Yahoo has announced that seven products will be shut down in a spring cleaning of company services. The product shutdowns were announced by Yahoo via its corporate blog. The shutdowns appear to mimic the way that Google regularly trims underperforming and unpopular services to redeploy talent on more useful products. New Yahoo CEO Marissa Mayer must have thought this was a good policy to bring from Google to Yahoo.
What’s been cut?
- Yahoo avatars (From 1 April. Before that date you can download your existing avatar and re-upload it to your Yahoo Profile page)

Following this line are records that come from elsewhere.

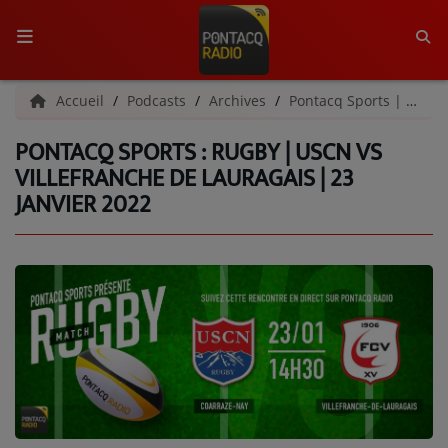
ACCUEIL
Accueil
Podcasts
Archives
Pontacq Sports | Archives
PONTACQ SPORTS : RUGBY | USCN VS
RADIO
VILLEFRANCHE DE LAURAGAIS | 23
JANVIER 2022
QUI SOMMES-NOUS ?
L'ÉQUIPE
GRILLE DES PROGRAMMES
C'ÉTAIT QUOI CE TITRE ?
MÉDIAS
PODCASTS - SAISON 2026/2027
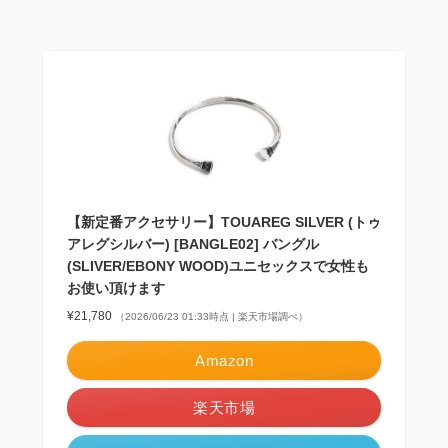
【新定番アクセサリー】TOUAREG SILVER (トゥ
アレグシルバー) [BANGLE02] バングル
(SLIVER/EBONY WOOD)ユニセックスで女性も
お使い頂けます
¥21,780
（2026/06/23 01:33時点 | 楽天市場調べ）
Amazon
楽天市場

- Yahoo app for BlackBerry (It will no longer be available to download or be updated but will continue to function)
- Yahoo clues
- Yahoo app search
- Yahoo sports IQ
- Yahoo message boards website (Message boards upon other Yahoo sites will continue to be active)
- Yahoo updates API
Jay Rossiter, EVP, Platforms at Yahoo wrote that the products were only cut “after much thought and deliberation”. The most critical factor the management look at when deciding whether to cut a service is “whether the experience is truly a daily habit that still resonates for all of you today” according to Rossiter.
Just as you might have thought, the trimming of these less popular products will allow Yahoo to focus on improving the popular products like Flikr and Mail. “By continuing to hone in on our core products and experiences, we’ll be able to make our existing products the very best they can be,” explained the Yahoo corporate blog.

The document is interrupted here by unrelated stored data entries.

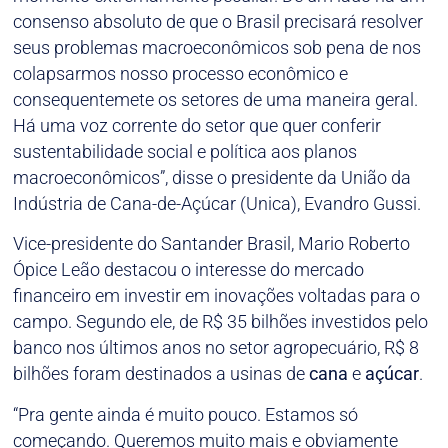
consenso absoluto de que o Brasil precisará resolver
seus problemas macroeconômicos sob pena de nos
colapsarmos nosso processo econômico e
consequentemete os setores de uma maneira geral.
Há uma voz corrente do setor que quer conferir
sustentabilidade social e política aos planos
macroeconômicos”, disse o presidente da União da
Indústria de Cana-de-Açúcar (Unica), Evandro Gussi.
Vice-presidente do Santander Brasil, Mario Roberto
Ópice Leão destacou o interesse do mercado
financeiro em investir em inovações voltadas para o
campo. Segundo ele, de R$ 35 bilhões investidos pelo
banco nos últimos anos no setor agropecuário, R$ 8
bilhões foram destinados a usinas de
cana
e
açúcar
.
“Pra gente ainda é muito pouco. Estamos só
começando. Queremos muito mais e obviamente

No more work at home Yahoos
Also in Yahoo news last week there was a bit of a storm in a teacup following the adoption of another Google policy – workers should be in the office. The San Francisco Chronicle reports that CEO Mayer checked through Yahoo VPN logs to see if remote employees were often checking in during their time out of the office, “Mayer discovered they were not — and her decision was made.” Since that announcement there has been quite a debate about whether teleworking is still the future of office work.